A convincing story requires evidence, very much in the same way that convicting a defendant requires evidence. Correlation is only Exhibit A. A good data scientist should get a little further into the alphabet. For example, to go on the tax and lobbying example a little further, if lobbying caused lower tax rates, what else might we want to know about these companies?
For example, we might want to see if they indeed lobbied on tax-related legislation, and if so whether they were at all successful. We might want to look at their accounting and see how much their low taxes were due to taking advantage of the tax code as opposed to legitimate business losses. We might want to know if these companies lobbied more and paid lower taxes than similar companies in their industry. We might want to know how these companies tax rates have changed over time. Some of these things are easier than others to get data on. But as more data become available, there are more opportunities for adding more evidence, and making a stronger case.

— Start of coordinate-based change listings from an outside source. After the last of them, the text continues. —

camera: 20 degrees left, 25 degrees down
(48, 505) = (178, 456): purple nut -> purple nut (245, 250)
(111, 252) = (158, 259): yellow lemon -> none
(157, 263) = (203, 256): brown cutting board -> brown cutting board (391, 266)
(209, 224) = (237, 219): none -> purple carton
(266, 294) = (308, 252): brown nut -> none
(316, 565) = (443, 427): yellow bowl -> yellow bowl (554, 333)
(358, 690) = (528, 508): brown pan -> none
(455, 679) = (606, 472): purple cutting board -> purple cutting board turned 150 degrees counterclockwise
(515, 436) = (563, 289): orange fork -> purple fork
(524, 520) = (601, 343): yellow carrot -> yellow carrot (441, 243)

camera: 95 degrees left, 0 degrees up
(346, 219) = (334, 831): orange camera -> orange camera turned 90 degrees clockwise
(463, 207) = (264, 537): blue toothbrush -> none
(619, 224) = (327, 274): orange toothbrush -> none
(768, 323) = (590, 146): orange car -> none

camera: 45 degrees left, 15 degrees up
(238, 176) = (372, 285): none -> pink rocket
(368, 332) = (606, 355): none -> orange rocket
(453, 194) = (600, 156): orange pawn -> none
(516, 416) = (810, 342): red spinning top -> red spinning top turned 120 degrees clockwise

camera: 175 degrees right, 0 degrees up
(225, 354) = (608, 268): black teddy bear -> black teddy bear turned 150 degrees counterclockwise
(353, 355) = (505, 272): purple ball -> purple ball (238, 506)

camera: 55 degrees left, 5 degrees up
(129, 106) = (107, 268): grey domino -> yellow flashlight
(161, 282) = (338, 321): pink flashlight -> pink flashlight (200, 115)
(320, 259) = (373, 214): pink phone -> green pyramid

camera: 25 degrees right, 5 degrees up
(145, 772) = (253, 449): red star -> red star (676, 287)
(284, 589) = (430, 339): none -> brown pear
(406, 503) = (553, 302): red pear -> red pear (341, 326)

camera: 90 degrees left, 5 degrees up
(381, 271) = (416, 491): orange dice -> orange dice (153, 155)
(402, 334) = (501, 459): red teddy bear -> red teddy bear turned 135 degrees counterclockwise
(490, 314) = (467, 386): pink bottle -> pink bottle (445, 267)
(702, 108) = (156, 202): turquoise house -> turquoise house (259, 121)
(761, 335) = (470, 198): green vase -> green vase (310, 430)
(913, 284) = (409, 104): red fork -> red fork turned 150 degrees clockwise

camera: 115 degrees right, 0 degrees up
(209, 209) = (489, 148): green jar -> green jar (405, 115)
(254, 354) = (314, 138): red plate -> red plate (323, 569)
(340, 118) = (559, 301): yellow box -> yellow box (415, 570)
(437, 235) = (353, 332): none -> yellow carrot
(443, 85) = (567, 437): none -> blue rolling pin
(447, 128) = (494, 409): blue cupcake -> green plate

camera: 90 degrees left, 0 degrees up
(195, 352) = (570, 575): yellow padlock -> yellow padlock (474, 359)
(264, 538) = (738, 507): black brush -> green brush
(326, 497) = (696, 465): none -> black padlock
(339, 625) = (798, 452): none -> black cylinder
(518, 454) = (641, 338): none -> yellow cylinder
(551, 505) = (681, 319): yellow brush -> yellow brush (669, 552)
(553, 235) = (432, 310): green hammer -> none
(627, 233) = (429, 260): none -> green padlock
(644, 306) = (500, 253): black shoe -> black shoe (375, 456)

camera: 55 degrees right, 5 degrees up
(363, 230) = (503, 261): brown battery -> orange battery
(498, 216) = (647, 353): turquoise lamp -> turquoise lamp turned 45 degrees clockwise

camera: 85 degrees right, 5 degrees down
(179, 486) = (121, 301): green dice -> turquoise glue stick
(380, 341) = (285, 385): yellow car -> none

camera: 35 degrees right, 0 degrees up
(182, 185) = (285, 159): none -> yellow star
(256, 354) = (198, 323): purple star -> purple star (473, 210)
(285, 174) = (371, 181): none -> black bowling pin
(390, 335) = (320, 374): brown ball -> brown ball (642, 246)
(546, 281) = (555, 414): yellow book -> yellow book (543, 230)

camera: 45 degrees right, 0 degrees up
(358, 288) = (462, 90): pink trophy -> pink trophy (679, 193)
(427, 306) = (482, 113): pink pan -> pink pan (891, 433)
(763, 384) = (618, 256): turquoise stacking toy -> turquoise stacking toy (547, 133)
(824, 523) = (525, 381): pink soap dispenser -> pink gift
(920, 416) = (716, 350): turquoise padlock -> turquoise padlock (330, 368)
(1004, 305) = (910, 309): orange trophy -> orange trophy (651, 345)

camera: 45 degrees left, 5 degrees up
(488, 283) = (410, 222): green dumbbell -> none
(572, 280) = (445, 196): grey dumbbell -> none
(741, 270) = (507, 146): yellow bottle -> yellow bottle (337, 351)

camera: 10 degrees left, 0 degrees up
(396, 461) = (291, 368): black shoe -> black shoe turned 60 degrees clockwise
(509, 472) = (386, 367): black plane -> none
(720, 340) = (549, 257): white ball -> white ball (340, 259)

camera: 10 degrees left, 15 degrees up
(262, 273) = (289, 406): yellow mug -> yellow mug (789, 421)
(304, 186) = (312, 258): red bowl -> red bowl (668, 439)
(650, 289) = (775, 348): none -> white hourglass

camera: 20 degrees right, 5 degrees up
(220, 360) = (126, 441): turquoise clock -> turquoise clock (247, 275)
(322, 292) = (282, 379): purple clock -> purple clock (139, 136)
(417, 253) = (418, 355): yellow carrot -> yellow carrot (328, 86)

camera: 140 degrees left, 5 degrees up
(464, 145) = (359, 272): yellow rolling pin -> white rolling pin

Take the classic problem of money in politics. We at Sunlight run plenty of stories describing how much money different politicians take from different interests. These relationships presumably tell us something. But the causality of money in politics is complicated. Is money intended to shift votes? Is it intended to gain or maintain access? Is it intended to reward friends? Is it given to win elections? Is it given as part of an arms race increasing contributions on two sides cancel each other out? Do industries that have a harder case to make contribute more money? These are difficult econometric problems to solve, and it’s almost impossible in any instance to show that money caused an outcome.
With any correlation, it’s usually pretty easy to spout out a number of explanations if you know something about the subject. Some of these will be more convincing than others. But to the extent that there are convincing theories out there, often there are also data out there that can disprove them
Correlation is important, because it provokes questions. It tells us that two things might be related, and that we might want to know more. There’s no causation without correlation. The responsible thing to do when we encounter correlation is to think through it honestly and reasonably. Admit that there are certain things we don’t know, offer our best educated guesses, and think about how we might know more. Ask good questions, rather than assume we have easy answers.
As data become more and more ubiquitous, it becomes more and more necessary to understand these basic principles. So, the next time you encounter data analysis you can ask: Is the data behind this analysis representative? Or were the cases selected just to prove a point? If somebody is claiming causation from correlation, do they have a convincing story? Have they tested out other elements of that story? Have they ruled out other explanations?
The important thing with data is to be humble. It’s easy to over-interpret, and to generate meaningless or even wrong conclusions. But there are also tremendous insights data can provide, especially if we are careful and responsible about it.
Ultimately, data analysis works best as an enterprise beyond our individual selves, a larger conversation where we share data and hypotheses. The more data we have and the people who are looking at the data – visualizing it, testing hypotheses, finding correlations – the closer we will come to understanding what it really tells us.